### READING PASSAGE
----
It’s exactly this combination that makes the problem both exciting and hard.
Genie 3: what DeepMind is actually claiming
Generating playable environments from a prompt
The idea is that a text prompt describes the setting, the viewpoint, and sometimes the “style” (realistic, FPV drone, ancient, etc.). Genie 3 then produces a world you can move through.
Real-time navigation and “promptable world events”
Genie 3 isn’t just “walking down a generated corridor.” DeepMind also describes promptable events: you can request a change (weather, appearance of objects/characters, and so on) and the world adapts.
This matters because it feels like a “what-if” control primitive. That’s useful for simulation, not just for entertainment.
A concrete use case: training embodied agents
DeepMind says it generated worlds to test an agent like SIMA (a generalist agent for 3D environments), to check that Genie 3 can support goal-oriented scenarios and longer action sequences.
Theoretical workings: what does a world model architecture like Genie 3 look like?
DeepMind does not publish every implementation detail of Genie 3. Still, you can infer a plausible architecture based on:
- what they describe (real time, coherence, events, action space),
- and the earlier “Genie” line of work, where the core idea is an action-driven generative world learned from videos.
1) A compact representation of the world (spatio-temporal tokenization)
To generate quickly, the model does not build the world pixel by pixel. It encodes the scene into a latent representation that is easier to model than raw frames (visual and spatio-temporal “tokens”), like many modern video models.
Why?
Because running a world at 24 fps comes with a tight compute budget. Compression plus incremental generation becomes essential.
2) A dynamics model: predicting the next state conditioned on actions
At the core of a world model, there’s a predictor:
given the current state + the user’s action, what is the next observation?
In the Genie (2024) paper, DeepMind explains a “world model” built around three main components:
1) A video tokenizer: compress video into “units”
Raw video is huge (millions of pixels per frame). The tokenizer compresses each frame into a sequence of visual tokens, like small “chunks” of information that are easier for the model to handle.
Key idea: instead of predicting pixels, the model predicts tokens.
----
### STORED DATA
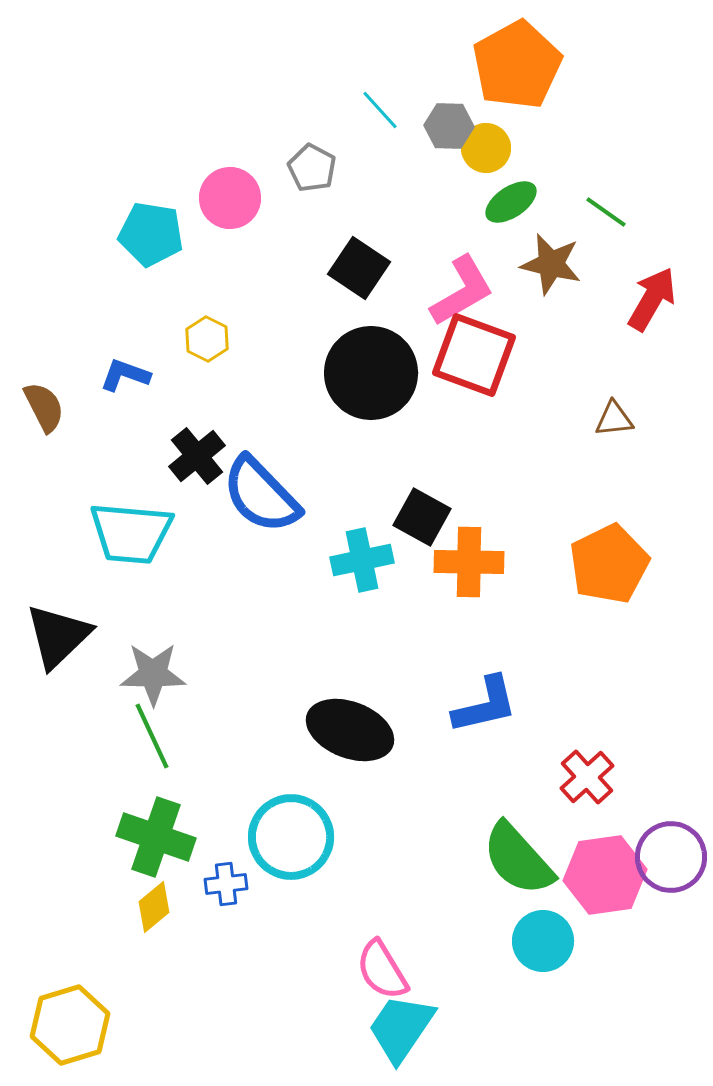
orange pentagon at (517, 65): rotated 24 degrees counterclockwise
----
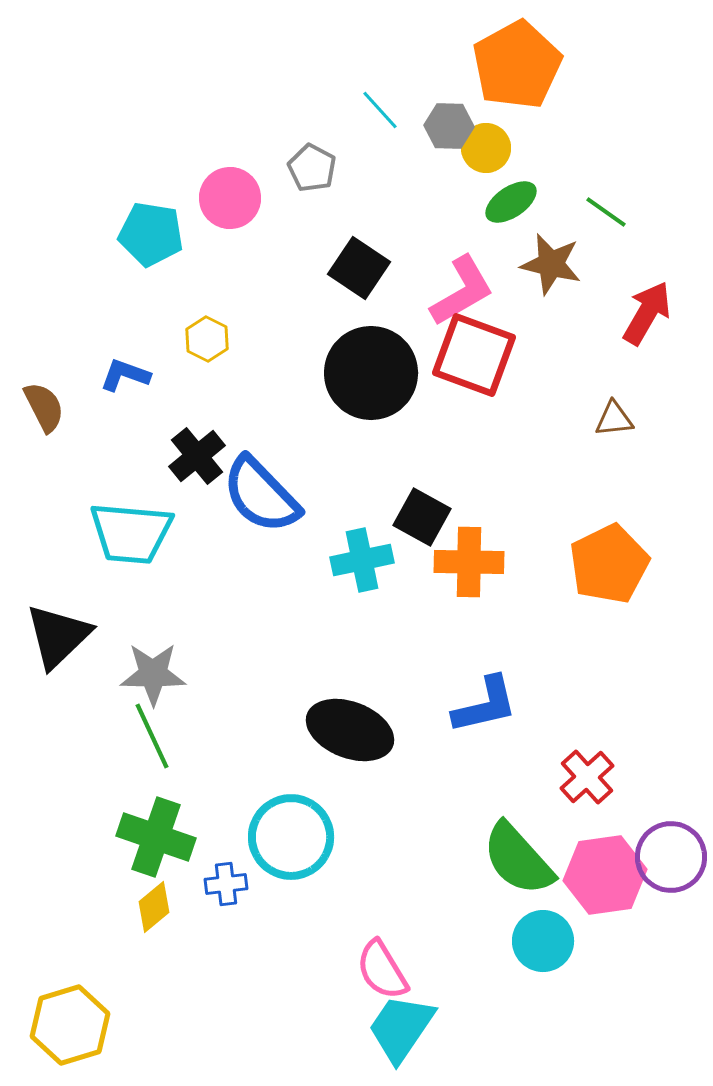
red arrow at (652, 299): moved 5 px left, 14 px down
----
### EXERCISE DESCRIPTION
Repeat, word for word, the portion of the Genie 3 article starting with "2) A dynamics" and going on through "model predicts tokens.".

### RESPONSE TO THE TASK
2) A dynamics model: predicting the next state conditioned on actions
At the core of a world model, there’s a predictor:
given the current state + the user’s action, what is the next observation?
In the Genie (2024) paper, DeepMind explains a “world model” built around three main components:
1) A video tokenizer: compress video into “units”
Raw video is huge (millions of pixels per frame). The tokenizer compresses each frame into a sequence of visual tokens, like small “chunks” of information that are easier for the model to handle.
Key idea: instead of predicting pixels, the model predicts tokens.